Cryoimmunoglobulins are associated with numerous clinical problems ranging from collagen vascular disorders (rheumatoid arthritis and systemic lupus erythematosus) to infectious processes including HIV infection. The precise role of cryoglobulins in the pathophysiology of these disorders remains unresolved. Although cold insolubility may account for some of the observed processes, it cannot explain the entire array of findings in cryoglobulinemia. An alternative hypothesis suggests that the subtle differences responsible for cold precipitation of these proteins renders them intrinsically more sticky, resulting in deposition of cryoimmunoglobulins on vascular surfaces. We have explored this hypothesis by characterizing the binding of monoclonal cold soluble and cryoimmunoglobulins to silica beads as a model biological surface. It is found that monoclonal, type I, IgM and IgG cryoglobulins have only a slight tendency to bind to a greater extent to this surface than cold soluble immunoglobulins. Physical studies utilizing front surface fluorescence measurements and differential scanning calorimetry show surface interaction leads to partial thermal destabilization of the proteins. To a limited extent, this destabilization is more pronounced with the cryoglobulins compared to cold-soluble control homologues. Surface bound IgM cryoimmunoglobulin was also found to fix complement less efficiently than their cold soluble surface bound counterparts. These studies do not strongly support the hypothesis that pathological mechanisms of cryoimmunoglobulins primarily involve abnormal surface interactions, although surface effects could play a limited role in some situations.
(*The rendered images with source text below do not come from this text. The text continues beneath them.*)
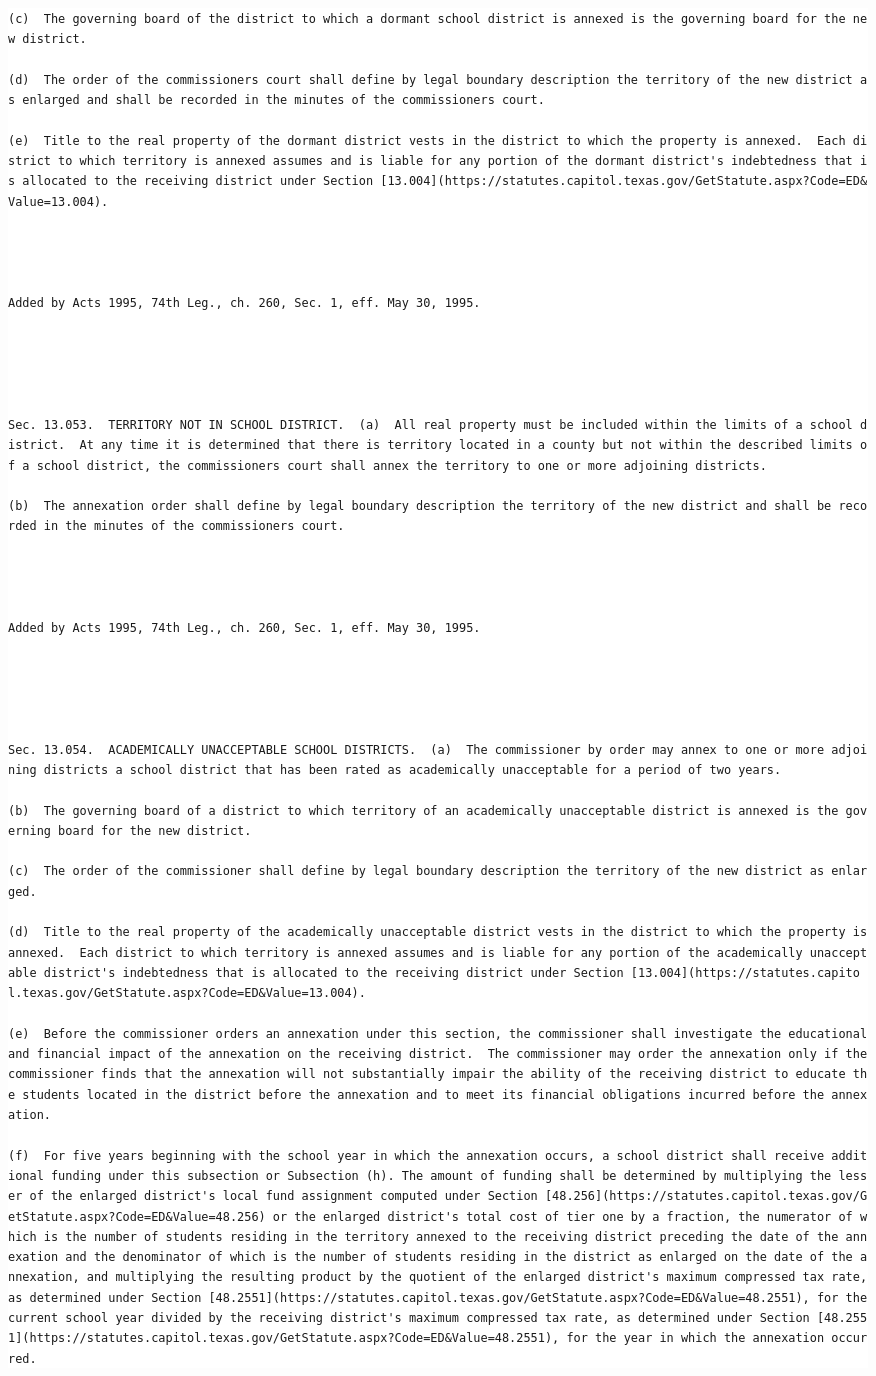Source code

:     (c)  The governing board of the district to which a dormant school district is annexed is the governing board for the new district.
    
    (d)  The order of the commissioners court shall define by legal boundary description the territory of the new district as enlarged and shall be recorded in the minutes of the commissioners court.
    
    (e)  Title to the real property of the dormant district vests in the district to which the property is annexed.  Each district to which territory is annexed assumes and is liable for any portion of the dormant district's indebtedness that is allocated to the receiving district under Section [13.004](https://statutes.capitol.texas.gov/GetStatute.aspx?Code=ED&Value=13.004).
    
    
    
    
    Added by Acts 1995, 74th Leg., ch. 260, Sec. 1, eff. May 30, 1995.
    
    
    
    
    
    Sec. 13.053.  TERRITORY NOT IN SCHOOL DISTRICT.  (a)  All real property must be included within the limits of a school district.  At any time it is determined that there is territory located in a county but not within the described limits of a school district, the commissioners court shall annex the territory to one or more adjoining districts.
    
    (b)  The annexation order shall define by legal boundary description the territory of the new district and shall be recorded in the minutes of the commissioners court.
    
    
    
    
    Added by Acts 1995, 74th Leg., ch. 260, Sec. 1, eff. May 30, 1995.
    
    
    
    
    
    Sec. 13.054.  ACADEMICALLY UNACCEPTABLE SCHOOL DISTRICTS.  (a)  The commissioner by order may annex to one or more adjoining districts a school district that has been rated as academically unacceptable for a period of two years.
    
    (b)  The governing board of a district to which territory of an academically unacceptable district is annexed is the governing board for the new district.
    
    (c)  The order of the commissioner shall define by legal boundary description the territory of the new district as enlarged.
    
    (d)  Title to the real property of the academically unacceptable district vests in the district to which the property is annexed.  Each district to which territory is annexed assumes and is liable for any portion of the academically unacceptable district's indebtedness that is allocated to the receiving district under Section [13.004](https://statutes.capitol.texas.gov/GetStatute.aspx?Code=ED&Value=13.004).
    
    (e)  Before the commissioner orders an annexation under this section, the commissioner shall investigate the educational and financial impact of the annexation on the receiving district.  The commissioner may order the annexation only if the commissioner finds that the annexation will not substantially impair the ability of the receiving district to educate the students located in the district before the annexation and to meet its financial obligations incurred before the annexation.
    
    (f)  For five years beginning with the school year in which the annexation occurs, a school district shall receive additional funding under this subsection or Subsection (h). The amount of funding shall be determined by multiplying the lesser of the enlarged district's local fund assignment computed under Section [48.256](https://statutes.capitol.texas.gov/GetStatute.aspx?Code=ED&Value=48.256) or the enlarged district's total cost of tier one by a fraction, the numerator of which is the number of students residing in the territory annexed to the receiving district preceding the date of the annexation and the denominator of which is the number of students residing in the district as enlarged on the date of the annexation, and multiplying the resulting product by the quotient of the enlarged district's maximum compressed tax rate, as determined under Section [48.2551](https://statutes.capitol.texas.gov/GetStatute.aspx?Code=ED&Value=48.2551), for the current school year divided by the receiving district's maximum compressed tax rate, as determined under Section [48.2551](https://statutes.capitol.texas.gov/GetStatute.aspx?Code=ED&Value=48.2551), for the year in which the annexation occurred.
    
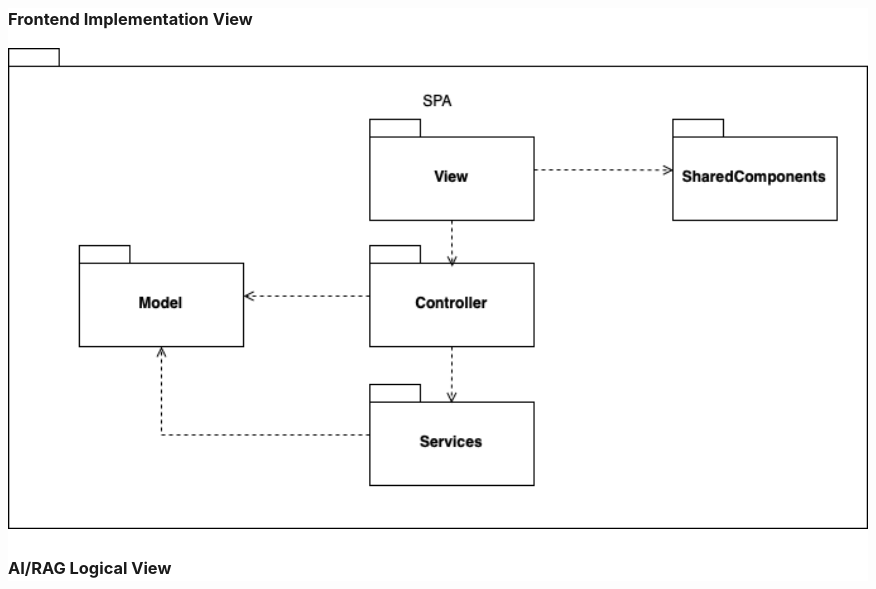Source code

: 
### Frontend Implementation View 
<img src="Diagrams/Frontend Implementation View - Level 3.drawio.png" width=100%>


### AI/RAG Logical View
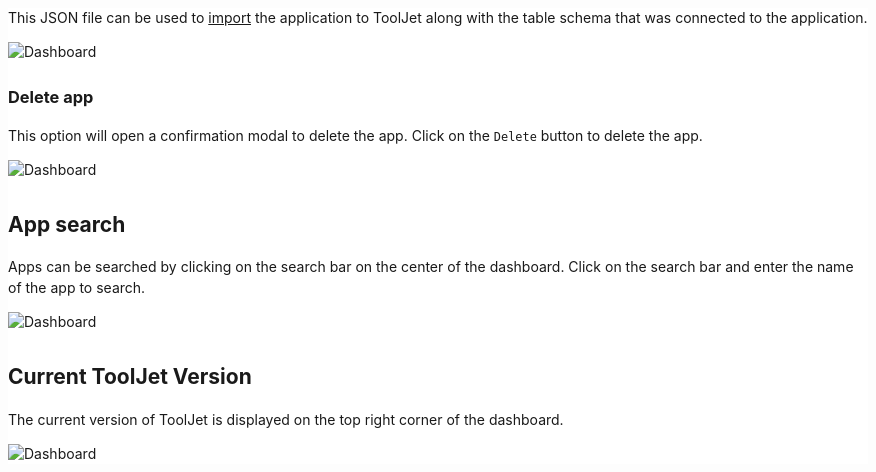 This JSON file can be used to [import](#importing-app-connected-to-tooljet-table) the application to ToolJet along with the table schema that was connected to the application.

<div style={{textAlign: 'center'}}>

<img className="screenshot-full" src="/img/dashboard/exportapp.png" alt="Dashboard"/>

</div>

### Delete app

This option will open a confirmation modal to delete the app. Click on the `Delete` button to delete the app.

<div style={{textAlign: 'center'}}>

<img className="screenshot-full" src="/img/dashboard/deleteapp.png" alt="Dashboard"/>

</div>

## App search

Apps can be searched by clicking on the search bar on the center of the dashboard. Click on the search bar and enter the name of the app to search.

<div style={{textAlign: 'center'}}>

<img className="screenshot-full" src="/img/dashboard/searchapp.png" alt="Dashboard"/>

</div>

## Current ToolJet Version

The current version of ToolJet is displayed on the top right corner of the dashboard. 

<div style={{textAlign: 'center'}}>

<img className="screenshot-full" src="/img/dashboard/currentversion.png" alt="Dashboard"/>

</div>
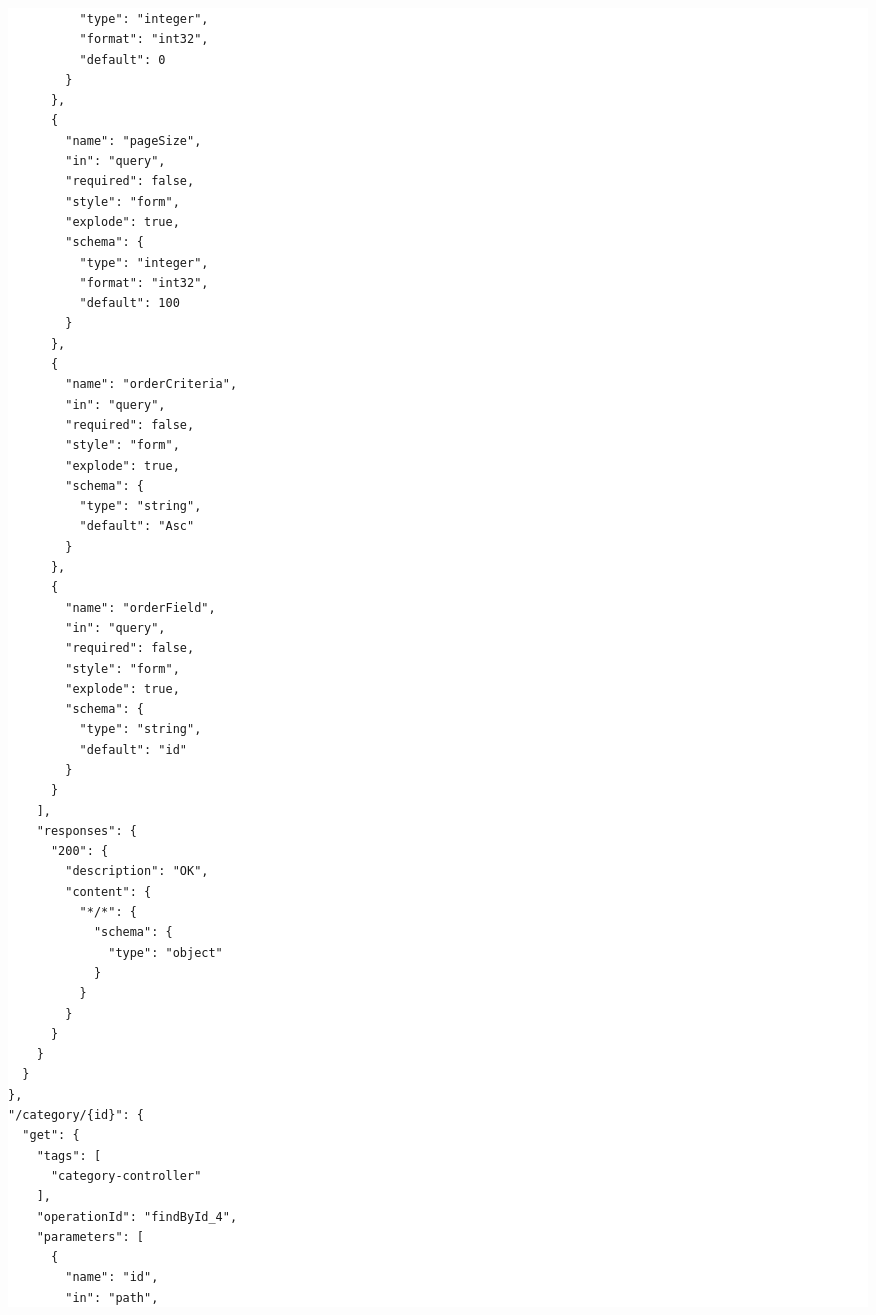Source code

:              "type": "integer",
              "format": "int32",
              "default": 0
            }
          },
          {
            "name": "pageSize",
            "in": "query",
            "required": false,
            "style": "form",
            "explode": true,
            "schema": {
              "type": "integer",
              "format": "int32",
              "default": 100
            }
          },
          {
            "name": "orderCriteria",
            "in": "query",
            "required": false,
            "style": "form",
            "explode": true,
            "schema": {
              "type": "string",
              "default": "Asc"
            }
          },
          {
            "name": "orderField",
            "in": "query",
            "required": false,
            "style": "form",
            "explode": true,
            "schema": {
              "type": "string",
              "default": "id"
            }
          }
        ],
        "responses": {
          "200": {
            "description": "OK",
            "content": {
              "*/*": {
                "schema": {
                  "type": "object"
                }
              }
            }
          }
        }
      }
    },
    "/category/{id}": {
      "get": {
        "tags": [
          "category-controller"
        ],
        "operationId": "findById_4",
        "parameters": [
          {
            "name": "id",
            "in": "path",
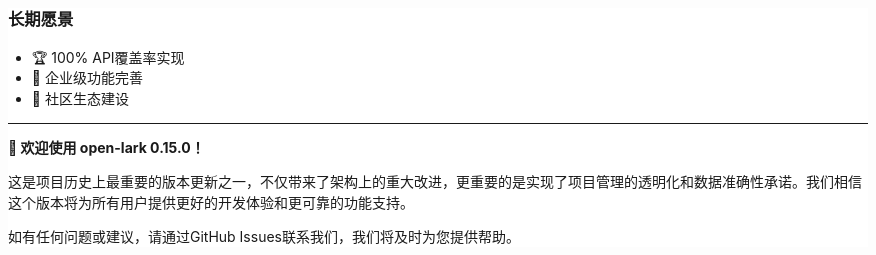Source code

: ### 长期愿景
- 🏆 100% API覆盖率实现
- 🌟 企业级功能完善
- 🤝 社区生态建设

---

**🎊 欢迎使用 open-lark 0.15.0！**

这是项目历史上最重要的版本更新之一，不仅带来了架构上的重大改进，更重要的是实现了项目管理的透明化和数据准确性承诺。我们相信这个版本将为所有用户提供更好的开发体验和更可靠的功能支持。

如有任何问题或建议，请通过GitHub Issues联系我们，我们将及时为您提供帮助。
The Effect of Interchain Disulfide Bond Cleavage on the Cold Induced Precipitation of Cryoimmunoglobulins

Selective cleavage of the interchain disulfide bonds present in the two IgG1-kappa monoclonal cryoglobulins Ger and Muk results in a partial loss of cryoprecipitability of the parent proteins at 0 degree C. The progressive loss of cryoprecipitability which occurs as a function of increasing reductant concentration parallels the successive cleavage of interheavy-light and interheavy-heavy chain disulfides. Circular dichroism shows that reduction and alkylation of hinge region disulfides induces small conformational changes in the IgG molecules that could alter cryoprecipitability. The N-terminal amino acid sequence of the Fc component derived by restricted proteolysis with trypsin of protein Muk was found to be completely homologous with N-terminal Fc sequences of noncryoglobulin IgG reference proteins, indicating identical hinge regions. Reduction and alkylation of two monoclonal IgM cryoglobulins also reduces cryoprecipitability. After reduction and alkylation of either the monoclonal IgM rheumatoid factor or the polyclonal IgG component of two mixed cryoglobulins recombination results in decreased cryoprecipitation of the intact cryoglobulin complex. In all cases inhibition of cryoprecipitation is greater when iodoacetic acid rather than iodoacetamide is employed as the S-alkylating group. These results do not support a direct role for the hinge region in the precipitation of cryoimmunoglobulins.